Hypoxia secondary to airway and respiratory compromise in OHTCA and IHCAT patients were comparable. Hypovolemia had a statistically significantly higher proportion in IHCAT patients compared to OHTCA patients that did not persist after adjustment. Hypovolemia, as a result of massive hemorrhage, is either massive and lethal at the scene (i.e., aortic transection) or is initially survivable but aggravated by the time it is left unidentified as the fluids infused and the coagulopathy of trauma ensues. It is the latter that would comprise the population of IHCAT patients with hemorrhagic shock.
Overall, the proportions of OHTCA and IHCAT patients with an initial shockable rhythm was low, 2.9% and 7.5%, respectively. While these proportions were much lower than what we noted for presumed cardiac origin OHCA, 19.7%, an initial shockable rhythm still predicted a more favorable outcome for both.
IHCAT was associated with a greater proportion of cardiac re-arrest after adjustment. Cardiac re-arrest has been reported to be associated with decreased survival in OHCA patients [36]. In contrast, this study determined that cardiac re-arrest was associated with IHCAT patients who had greater survival compared to OHTCA patients. Further studies are required to explore re-arrest in traumatic cardiac arrest (TCA), OHTCA, and IHCAT.

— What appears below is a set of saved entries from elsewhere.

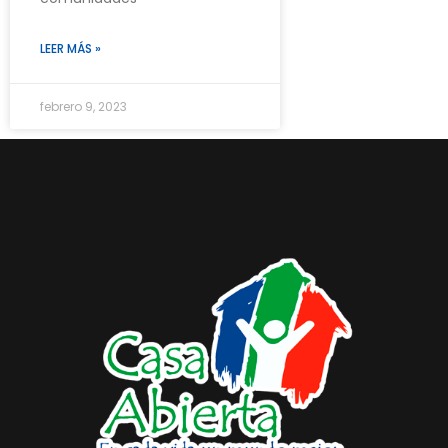
LEER MÁS »
febrero 9, 2023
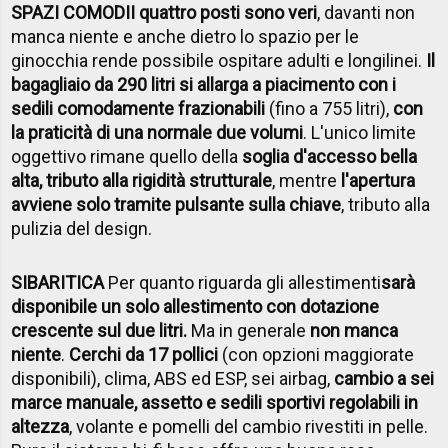
SPAZI COMODI
I quattro posti sono veri
, davanti non
manca niente e anche dietro lo spazio per le
ginocchia rende possibile ospitare adulti e longilinei.
Il
bagagliaio da 290 litri si allarga a piacimento con i
sedili comodamente frazionabili
(fino a 755 litri),
con
la praticità di una normale due volumi
. L'unico limite
oggettivo rimane quello della
soglia d'accesso bella
alta, tributo alla rigidità strutturale
, mentre
l'apertura
avviene solo tramite pulsante sulla chiave
, tributo alla
pulizia del design.
SIBARITICA
Per quanto riguarda gli allestimenti
sarà
disponibile un solo allestimento con dotazione
crescente sul due litri.
Ma in generale
non manca
niente
.
Cerchi da 17 pollici
(con opzioni maggiorate
disponibili), clima, ABS ed ESP, sei airbag,
cambio a sei
marce manuale, assetto e sedili sportivi regolabili in
altezza
, volante e pomelli del cambio rivestiti in pelle.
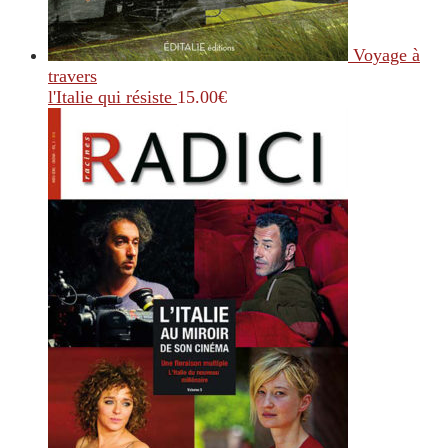
Voyage à
travers
l'Italie qui résiste
15.00
€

After multivariate adjustment, IHCAT patients had higher survival rates compared to OHTCA. The Donabedian model for healthcare quality measures in this setting emphasizes that even in the presence of structural measures, including EMS personnel that are not only BLS/ACLS/ATLS certified but are even augmented by critical care paramedics, there is a survival benefit to expediting transport to a trauma center [15, 37]. This highlights the need for prevention and process measures, the implementation of proven interventions that will prevent the crashes and falls from occurring in the first place or reduce the force/s that are imparted on the victims, i.e., speed limits, high-visibility law enforcement, and enhanced seat belt laws for MVCs and tighter enforcement of occupational safety regulations on safety harnesses and helmets for falls [30, 34, 35].